Wednesday, September 7, 2011


As I prepare to leave for Spain on the 11th, I find myself slipping into what my wife calls, "Convention Mode."

It's a mix of excitement, trepidation, stress, and most of all, having a very thin skin.

See, I have a tendency to Cram before a show. I worry about the time spent away from Home, and from work. The time I will spend missing Stacie and the Kids, and the time I lose at the Drawing Table. I try to make sure that Stacie can come with me as much as she would like when I travel, but it's harder now that her Parents moved away at Retirement. So she comes when we can arrange childcare for the Brood. Funelly enough, I don't see her much during the day, because she is VERY busy turning the temperature in the Hotel room down to -20 celsius and crawling into the bed with a good book. Quiet. That's what she craves when she get's away. But we hang at night, at Dinners, and the bars with friends we only see a few times a year. So when she doesn't come with, I miss her so. BUT, It allows me to put my Game Face on and work. Because, make no mistake. Conventions are work. Maybe not for everyone( including me when I was a younger man) but it should be. You are there( In MY mind) to do several things.

1. Show up! Because in a LOT of cases, Show Promoters have paid for your travel and acommodations, so it's the least you can do is be at your table when the Show opens.

2. Press The Flesh! Again, that is what you are there to do. To meet, hang out and CONNECT with your Fanbase. This is an EVER increasingly important part of your Job as a Comic Book Creator.

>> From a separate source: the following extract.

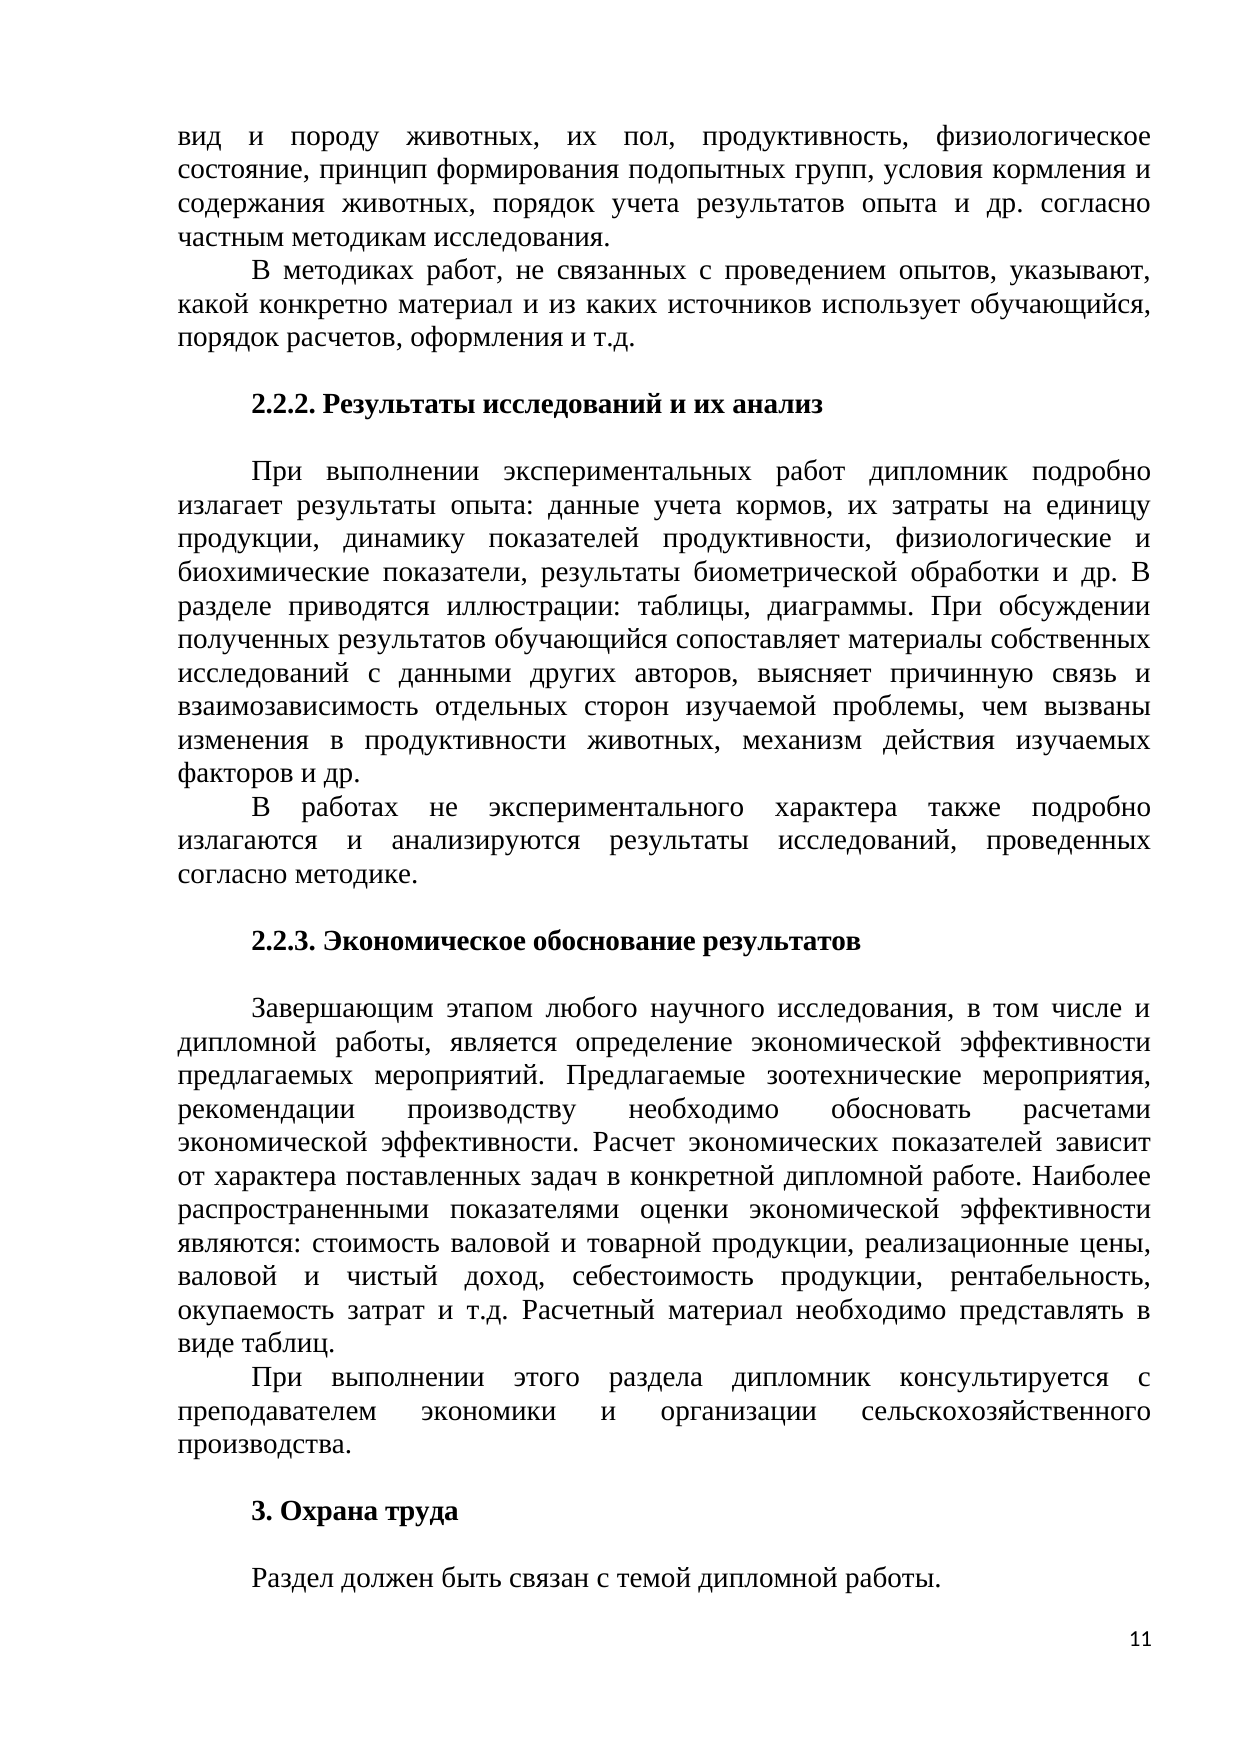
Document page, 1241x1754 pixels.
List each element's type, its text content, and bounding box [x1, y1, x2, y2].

3. NOT BE A DICK! Yes , I said it. Because I have witnessed this first hand many times. If you don't enjoy attending conventions and meeting the people who pay your Rent, then stay the Fuck Home!( barring the occasional  fuck-up or bad mood because yer Human).

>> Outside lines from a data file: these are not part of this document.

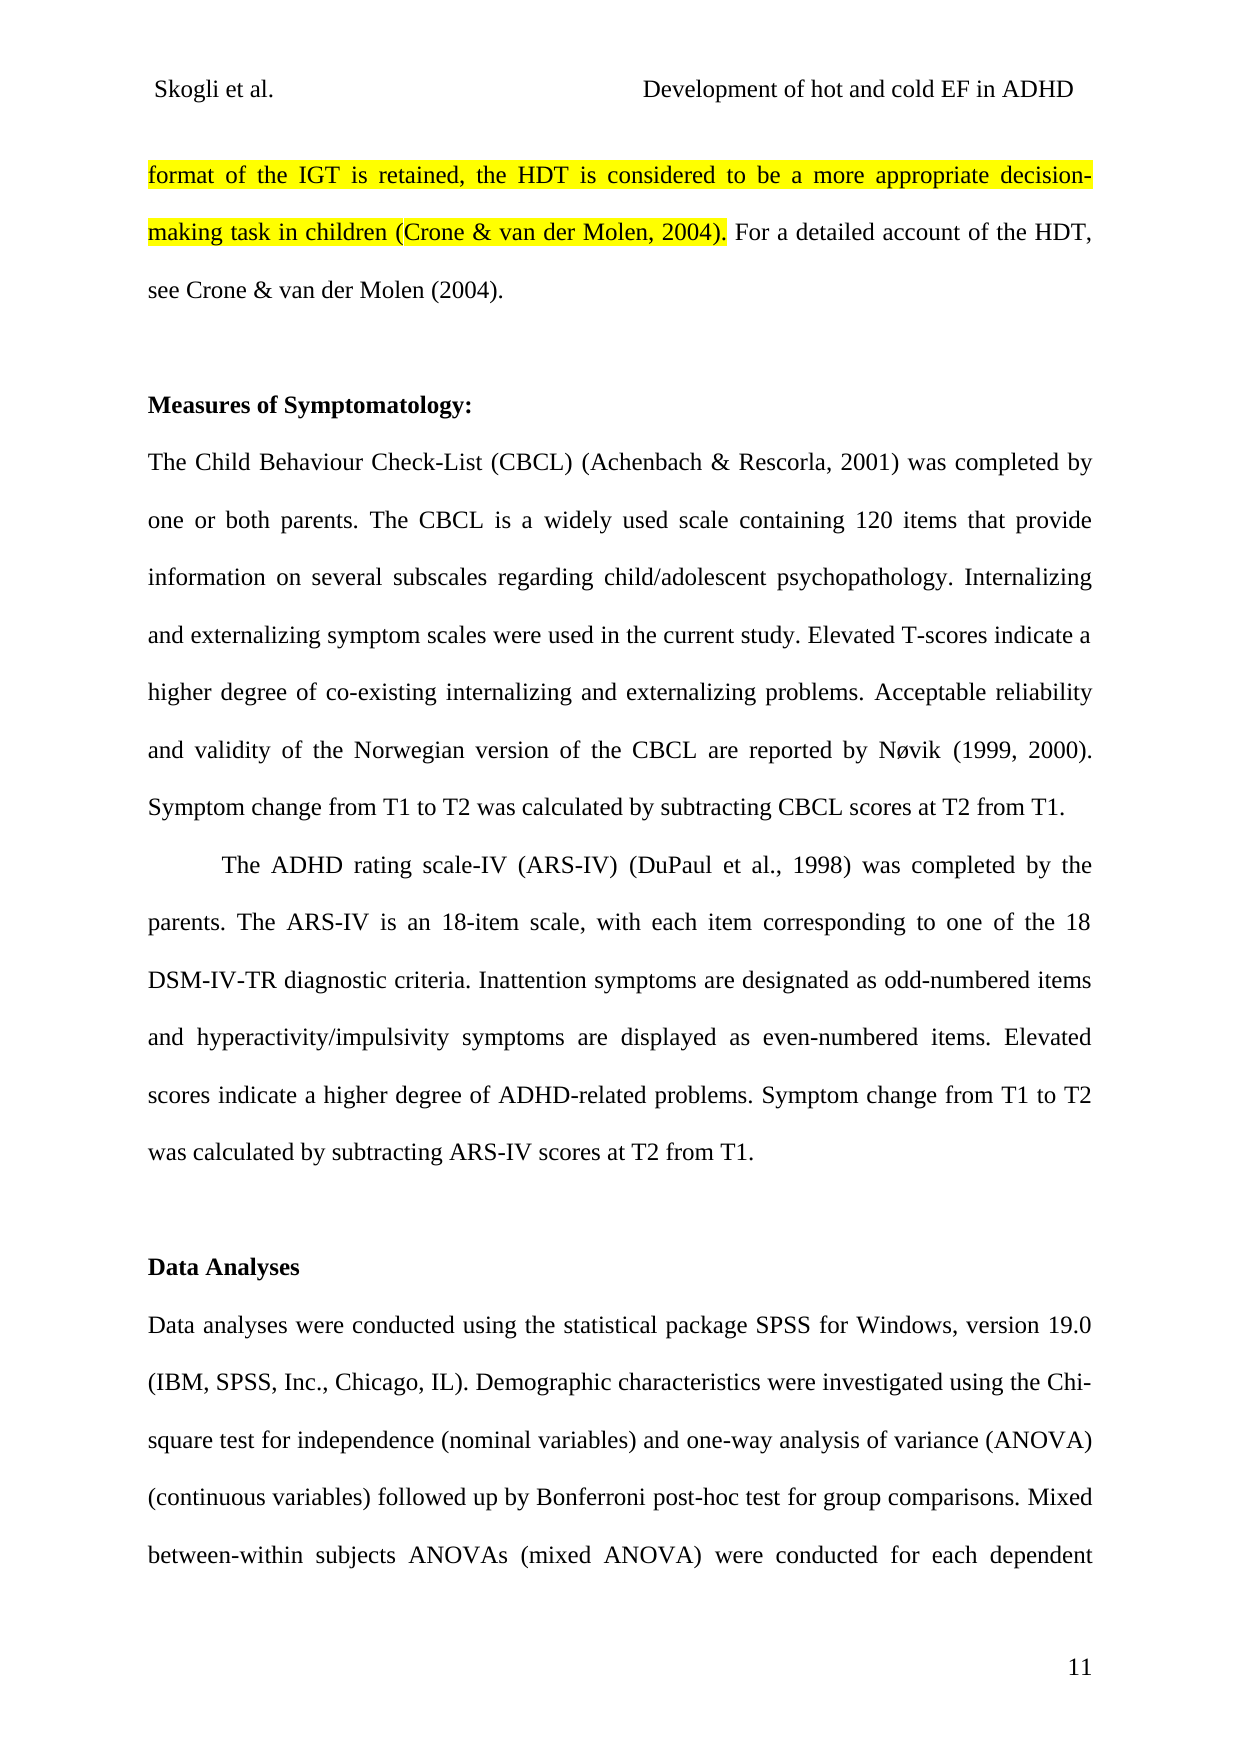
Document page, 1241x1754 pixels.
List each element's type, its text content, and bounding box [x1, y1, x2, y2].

text The ADHD rating scale-IV (ARS-IV) (DuPaul et al., 1998) was completed by the parents. The ARS-IV is an 18-item scale, with each item corresponding to one of the 18 DSM-IV-TR diagnostic criteria. Inattention symptoms are designated as odd-numbered items and hyperactivity/impulsivity symptoms are displayed as even-numbered items. Elevated scores indicate a higher degree of ADHD-related problems. Symptom change from T1 to T2 was calculated by subtracting ARS-IV scores at T2 from T1. [148, 850, 1093, 1166]
text Measures of Symptomatology: [148, 390, 1093, 419]
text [148, 1310, 1093, 1569]
text Data Analyses [148, 1252, 1093, 1281]
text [148, 189, 1093, 304]
text The Child Behaviour Check-List (CBCL) (Achenbach & Rescorla, 2001) was completed by one or both parents. The CBCL is a widely used scale containing 120 items that provide information on several subscales regarding child/adolescent psychopathology. Internalizing and externalizing symptom scales were used in the current study. Elevated T-scores indicate a higher degree of co-existing internalizing and externalizing problems. Acceptable reliability and validity of the Norwegian version of the CBCL are reported by Nøvik (1999, 2000). Symptom change from T1 to T2 was calculated by subtracting CBCL scores at T2 from T1. [148, 447, 1093, 821]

4. Make as many Fans experience with you, no matter how great or small, MEMORABLE.  Most of these folks are spending a great deal of money to buy Plane Tickets, Hotel Rooms, Food, incidentals, and maybe even buying your Art, Prints and T-Shirts, so give them the time of Day. Treat them with the respect they deserve. Or stay Home.

5. Make yourself available to the Show Promoters( as much as is possible, because this is our Job and most guysNEED to be at their Table to make the $$ they would have if they were in the Studio). Do some Panels, interviews or just hang out , have a drink and thank them for bringing you out to the show.

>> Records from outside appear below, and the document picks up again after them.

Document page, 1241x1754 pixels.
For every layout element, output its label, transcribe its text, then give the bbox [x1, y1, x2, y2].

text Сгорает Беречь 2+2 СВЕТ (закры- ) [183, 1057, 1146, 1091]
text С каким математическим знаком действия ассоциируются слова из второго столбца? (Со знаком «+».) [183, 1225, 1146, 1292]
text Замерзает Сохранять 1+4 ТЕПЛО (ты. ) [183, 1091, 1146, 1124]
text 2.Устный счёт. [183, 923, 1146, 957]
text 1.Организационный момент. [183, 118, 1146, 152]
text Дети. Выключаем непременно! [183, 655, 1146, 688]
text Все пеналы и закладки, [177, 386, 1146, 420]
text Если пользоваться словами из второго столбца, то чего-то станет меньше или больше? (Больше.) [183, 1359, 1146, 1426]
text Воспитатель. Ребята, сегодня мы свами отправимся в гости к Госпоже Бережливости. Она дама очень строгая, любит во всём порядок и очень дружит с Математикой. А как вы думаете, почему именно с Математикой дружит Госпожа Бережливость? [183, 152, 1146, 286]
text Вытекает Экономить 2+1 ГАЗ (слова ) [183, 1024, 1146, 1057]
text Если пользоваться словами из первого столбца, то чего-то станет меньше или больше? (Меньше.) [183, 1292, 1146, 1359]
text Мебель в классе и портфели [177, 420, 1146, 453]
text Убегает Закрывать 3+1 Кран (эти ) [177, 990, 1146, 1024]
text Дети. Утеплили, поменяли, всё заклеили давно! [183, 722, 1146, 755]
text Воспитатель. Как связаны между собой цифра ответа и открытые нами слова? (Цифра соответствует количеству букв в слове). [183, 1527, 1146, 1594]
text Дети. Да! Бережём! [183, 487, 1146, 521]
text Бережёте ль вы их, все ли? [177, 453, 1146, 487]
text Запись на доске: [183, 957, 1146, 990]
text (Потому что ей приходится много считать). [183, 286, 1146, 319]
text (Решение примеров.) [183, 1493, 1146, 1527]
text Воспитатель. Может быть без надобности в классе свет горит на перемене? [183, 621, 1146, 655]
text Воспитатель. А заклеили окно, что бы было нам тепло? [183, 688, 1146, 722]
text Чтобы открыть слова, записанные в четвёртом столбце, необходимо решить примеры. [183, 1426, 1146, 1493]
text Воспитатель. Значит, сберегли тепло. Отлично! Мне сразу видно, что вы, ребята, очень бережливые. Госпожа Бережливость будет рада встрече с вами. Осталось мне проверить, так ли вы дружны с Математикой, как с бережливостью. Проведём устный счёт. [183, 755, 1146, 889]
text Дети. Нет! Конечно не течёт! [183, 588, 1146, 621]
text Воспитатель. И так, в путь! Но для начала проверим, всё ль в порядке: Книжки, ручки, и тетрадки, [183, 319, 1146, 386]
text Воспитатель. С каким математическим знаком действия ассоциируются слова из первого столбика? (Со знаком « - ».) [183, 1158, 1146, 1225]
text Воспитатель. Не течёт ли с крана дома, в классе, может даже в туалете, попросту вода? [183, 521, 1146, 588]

6. Be nice to the kids. You know why, I don't think I have to explain this one.

I was supposed to do a panel at a show recently, and I don't recall what show it was. They all start to bleed into one after a while. Anyway, I was on the way to the Panel, and I was chatting with my Studio Mate about what to expect. Most times unless you are Jim Lee, there isn't a HUGE turn out. BUT, the people that ARE there, want to be. They are interested. So we hatched a plan: If there were just a small handful of Fans in attendance, we would invite them to leave the Conference room and have a Spot of Lunch, or a Drink at a Roundtable Discussion. So that's what we did. And guess what? It was the BEST panel I ever did. No pressure, just talking. Fans and Creators talking about what they love: Comics. And isn't that what it's all about?



  1. Great post and right on point, buddy! Linda is familiar with "convention mode" all too well. LOL Hope we get to see each other again soon. I had a blast in Albuquerque! Safe trip, my friend!

  2. Thanks, Joe. Needed to be said. Spread it around, won't you? See you soon Pal.

  3. I was really looking forward to meeting you at C2E2 two years ago because I have been a fan for so long and never before had the opportunity. After signing (almost) the entire run of EX and telling lots of great stories and answering my pestering questions I left that interaction all the more willing to support you by buying anything you draw. I was a fan of the art, now I'm a fan of the man. I've also stopped purchasing certain artists books because of fan interaction. And not just from one instance, over the course of years I had noticed one guy in particular that just didn't treat fans well in the slightest. He no longer gets my four bucks an issue. It won't bankrupt him, but I'm satisfied knowing I'm not supporting such a tool. Thanks for not being like that guy Tony! You too Joe, you're always super cool whenever we've met!